_DOCUMENT PASSAGE:_
──────────

Add token authentication for munin routes

management/auth.py

@@ -1,6 +1,6 @@
-import base64, os, os.path, hmac, json
+import base64, os, os.path, hmac, json, secrets
 
-from flask import make_response
+from expiringdict import ExpiringDict
 
 import utils
 from mailconfig import get_mail_password, get_mail_user_privileges
@@ -16,6 +16,8 @@ class KeyAuthService:
 	requests. The key is passed as the username field in the standard HTTP
 	Basic Auth header.
 	"""
+	token_dict = ExpiringDict(max_len=1024, max_age_seconds=600)
+
 	def __init__(self):
 		self.auth_realm = DEFAULT_AUTH_REALM
 		self.key = self._generate_key()
@@ -74,11 +76,16 @@ class KeyAuthService:
 			raise ValueError("Authorization header invalid.")
 		elif username == self.key:
 			# The user passed the master API key which grants administrative privs.
-			return (None, ["admin"])
+			return (None, ["admin"], None)
 		else:
 			# The user is trying to log in with a username and either a password
 			# (and possibly a MFA token) or a user-specific API key.
-			return (username, self.check_user_auth(username, password, request, env))
+			token = None
+			privs = self.check_user_auth(username, password, request, env)
+			if not self.validate_user_token(username, request, env):
+				token = secrets.token_hex(16)

──────────

_STORED DATA:_
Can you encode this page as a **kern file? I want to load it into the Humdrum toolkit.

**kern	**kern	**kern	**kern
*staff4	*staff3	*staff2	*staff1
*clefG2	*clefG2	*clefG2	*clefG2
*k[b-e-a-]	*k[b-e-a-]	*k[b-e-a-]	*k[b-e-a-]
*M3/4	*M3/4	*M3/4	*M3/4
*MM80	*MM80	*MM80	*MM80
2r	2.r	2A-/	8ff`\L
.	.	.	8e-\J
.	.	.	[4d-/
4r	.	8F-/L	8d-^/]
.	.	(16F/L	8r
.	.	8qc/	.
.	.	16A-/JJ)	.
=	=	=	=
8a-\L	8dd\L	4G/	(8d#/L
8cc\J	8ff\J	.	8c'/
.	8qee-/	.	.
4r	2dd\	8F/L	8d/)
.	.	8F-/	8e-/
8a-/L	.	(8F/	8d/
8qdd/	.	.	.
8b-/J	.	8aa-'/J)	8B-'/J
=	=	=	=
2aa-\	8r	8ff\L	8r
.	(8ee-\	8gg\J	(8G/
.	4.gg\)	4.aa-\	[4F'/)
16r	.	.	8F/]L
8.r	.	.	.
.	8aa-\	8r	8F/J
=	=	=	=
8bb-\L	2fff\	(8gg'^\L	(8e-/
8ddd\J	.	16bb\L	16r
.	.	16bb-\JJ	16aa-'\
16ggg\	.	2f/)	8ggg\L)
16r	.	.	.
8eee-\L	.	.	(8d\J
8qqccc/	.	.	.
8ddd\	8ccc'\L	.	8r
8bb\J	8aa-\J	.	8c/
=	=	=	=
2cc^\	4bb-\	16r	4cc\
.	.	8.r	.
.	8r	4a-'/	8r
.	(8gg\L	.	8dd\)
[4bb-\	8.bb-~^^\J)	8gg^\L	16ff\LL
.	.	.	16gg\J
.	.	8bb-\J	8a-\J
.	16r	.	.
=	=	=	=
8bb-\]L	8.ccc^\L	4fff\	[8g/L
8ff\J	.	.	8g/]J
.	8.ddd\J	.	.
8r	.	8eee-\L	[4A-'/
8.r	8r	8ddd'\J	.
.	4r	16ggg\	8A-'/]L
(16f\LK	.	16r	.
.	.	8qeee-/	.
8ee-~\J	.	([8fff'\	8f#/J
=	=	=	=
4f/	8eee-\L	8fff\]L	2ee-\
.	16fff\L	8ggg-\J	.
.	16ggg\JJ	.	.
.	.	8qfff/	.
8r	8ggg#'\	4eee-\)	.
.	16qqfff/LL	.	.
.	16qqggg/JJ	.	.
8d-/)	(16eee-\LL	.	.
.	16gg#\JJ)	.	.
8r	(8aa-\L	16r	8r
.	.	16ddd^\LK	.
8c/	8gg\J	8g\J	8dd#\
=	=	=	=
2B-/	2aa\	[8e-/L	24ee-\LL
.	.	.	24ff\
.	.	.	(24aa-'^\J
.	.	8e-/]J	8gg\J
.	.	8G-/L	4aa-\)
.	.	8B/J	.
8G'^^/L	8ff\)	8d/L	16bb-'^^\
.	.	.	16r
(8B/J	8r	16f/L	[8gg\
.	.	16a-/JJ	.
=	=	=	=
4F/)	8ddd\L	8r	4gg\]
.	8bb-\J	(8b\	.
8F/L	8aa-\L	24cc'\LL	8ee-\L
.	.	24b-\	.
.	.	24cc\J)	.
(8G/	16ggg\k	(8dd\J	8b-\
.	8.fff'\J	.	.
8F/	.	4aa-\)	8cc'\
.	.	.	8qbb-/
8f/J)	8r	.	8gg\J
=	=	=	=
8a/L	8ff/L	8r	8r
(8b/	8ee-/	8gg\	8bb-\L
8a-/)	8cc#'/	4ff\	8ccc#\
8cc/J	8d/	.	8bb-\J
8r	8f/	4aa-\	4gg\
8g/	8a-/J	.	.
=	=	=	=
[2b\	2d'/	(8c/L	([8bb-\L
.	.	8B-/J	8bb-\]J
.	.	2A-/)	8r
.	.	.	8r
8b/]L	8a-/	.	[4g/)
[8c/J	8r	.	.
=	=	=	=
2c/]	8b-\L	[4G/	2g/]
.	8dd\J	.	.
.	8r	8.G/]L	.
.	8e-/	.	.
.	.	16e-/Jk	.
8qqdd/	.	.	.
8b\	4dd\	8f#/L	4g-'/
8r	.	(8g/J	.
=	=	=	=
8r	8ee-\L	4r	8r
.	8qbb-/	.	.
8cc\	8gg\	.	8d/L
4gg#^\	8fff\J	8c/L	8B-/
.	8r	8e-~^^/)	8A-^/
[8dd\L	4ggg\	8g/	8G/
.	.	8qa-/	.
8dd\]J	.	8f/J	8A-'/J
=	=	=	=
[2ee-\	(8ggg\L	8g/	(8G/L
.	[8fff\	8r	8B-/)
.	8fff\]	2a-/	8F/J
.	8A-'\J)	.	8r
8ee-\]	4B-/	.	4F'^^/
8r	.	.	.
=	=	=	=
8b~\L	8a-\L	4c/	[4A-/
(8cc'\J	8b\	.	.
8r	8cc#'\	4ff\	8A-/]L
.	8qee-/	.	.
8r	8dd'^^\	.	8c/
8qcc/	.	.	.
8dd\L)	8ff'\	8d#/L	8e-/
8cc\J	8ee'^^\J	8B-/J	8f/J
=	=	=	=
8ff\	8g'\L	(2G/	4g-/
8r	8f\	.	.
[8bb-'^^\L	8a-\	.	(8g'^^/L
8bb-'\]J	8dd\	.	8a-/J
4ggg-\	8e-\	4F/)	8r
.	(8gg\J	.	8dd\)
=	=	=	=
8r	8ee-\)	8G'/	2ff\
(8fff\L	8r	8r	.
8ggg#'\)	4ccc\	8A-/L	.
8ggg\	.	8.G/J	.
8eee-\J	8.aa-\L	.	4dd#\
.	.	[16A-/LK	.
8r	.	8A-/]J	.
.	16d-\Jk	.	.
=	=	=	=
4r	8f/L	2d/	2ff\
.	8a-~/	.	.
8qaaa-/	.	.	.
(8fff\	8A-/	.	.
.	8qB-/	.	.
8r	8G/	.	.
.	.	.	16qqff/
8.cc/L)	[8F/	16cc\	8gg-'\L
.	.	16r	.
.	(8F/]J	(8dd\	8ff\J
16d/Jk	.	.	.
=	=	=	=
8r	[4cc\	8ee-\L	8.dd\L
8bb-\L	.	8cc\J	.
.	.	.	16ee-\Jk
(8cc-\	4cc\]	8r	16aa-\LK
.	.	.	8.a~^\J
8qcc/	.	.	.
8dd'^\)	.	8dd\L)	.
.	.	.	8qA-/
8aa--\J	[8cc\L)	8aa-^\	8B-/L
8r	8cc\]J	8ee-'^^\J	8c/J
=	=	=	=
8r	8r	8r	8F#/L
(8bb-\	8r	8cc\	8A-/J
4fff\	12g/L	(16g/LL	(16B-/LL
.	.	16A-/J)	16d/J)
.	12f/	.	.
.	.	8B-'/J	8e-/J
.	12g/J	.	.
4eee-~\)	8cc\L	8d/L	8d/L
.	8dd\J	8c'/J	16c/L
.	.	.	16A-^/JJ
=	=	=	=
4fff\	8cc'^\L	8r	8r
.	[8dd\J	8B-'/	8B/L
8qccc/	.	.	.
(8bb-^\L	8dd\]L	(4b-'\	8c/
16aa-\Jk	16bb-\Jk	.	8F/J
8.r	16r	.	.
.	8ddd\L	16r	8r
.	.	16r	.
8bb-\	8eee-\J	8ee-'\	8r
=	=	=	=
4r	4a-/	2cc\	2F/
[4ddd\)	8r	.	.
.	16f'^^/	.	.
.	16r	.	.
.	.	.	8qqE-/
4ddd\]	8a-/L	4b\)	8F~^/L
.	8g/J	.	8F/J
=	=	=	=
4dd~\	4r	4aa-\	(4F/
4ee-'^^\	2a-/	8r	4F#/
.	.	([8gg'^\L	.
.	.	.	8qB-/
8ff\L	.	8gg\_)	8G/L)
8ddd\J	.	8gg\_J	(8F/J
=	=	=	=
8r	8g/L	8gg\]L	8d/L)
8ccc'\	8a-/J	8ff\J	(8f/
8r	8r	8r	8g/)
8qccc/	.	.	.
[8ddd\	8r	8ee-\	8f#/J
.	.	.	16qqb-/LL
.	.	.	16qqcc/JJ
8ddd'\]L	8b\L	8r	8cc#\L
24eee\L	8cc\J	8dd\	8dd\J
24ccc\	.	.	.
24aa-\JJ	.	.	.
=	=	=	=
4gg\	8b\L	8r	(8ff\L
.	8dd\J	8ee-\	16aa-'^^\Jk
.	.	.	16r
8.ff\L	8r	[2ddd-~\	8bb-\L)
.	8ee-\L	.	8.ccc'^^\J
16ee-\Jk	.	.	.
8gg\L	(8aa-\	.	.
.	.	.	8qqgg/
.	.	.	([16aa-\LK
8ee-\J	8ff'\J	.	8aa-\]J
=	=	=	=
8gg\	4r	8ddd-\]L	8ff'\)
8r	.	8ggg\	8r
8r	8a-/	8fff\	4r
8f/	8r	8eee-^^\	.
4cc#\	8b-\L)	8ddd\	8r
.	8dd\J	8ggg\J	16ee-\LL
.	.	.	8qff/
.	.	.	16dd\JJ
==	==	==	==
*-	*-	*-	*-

──────────

_WHAT THE TASK REQUIRES:_ The code change near the top of this page rewrites the line "import base64, os, os.path, hmac, json". List every module named in the new version of that line.

_RESPONSE TO THIS TASK:_ base64, os, os.path, hmac, json, secrets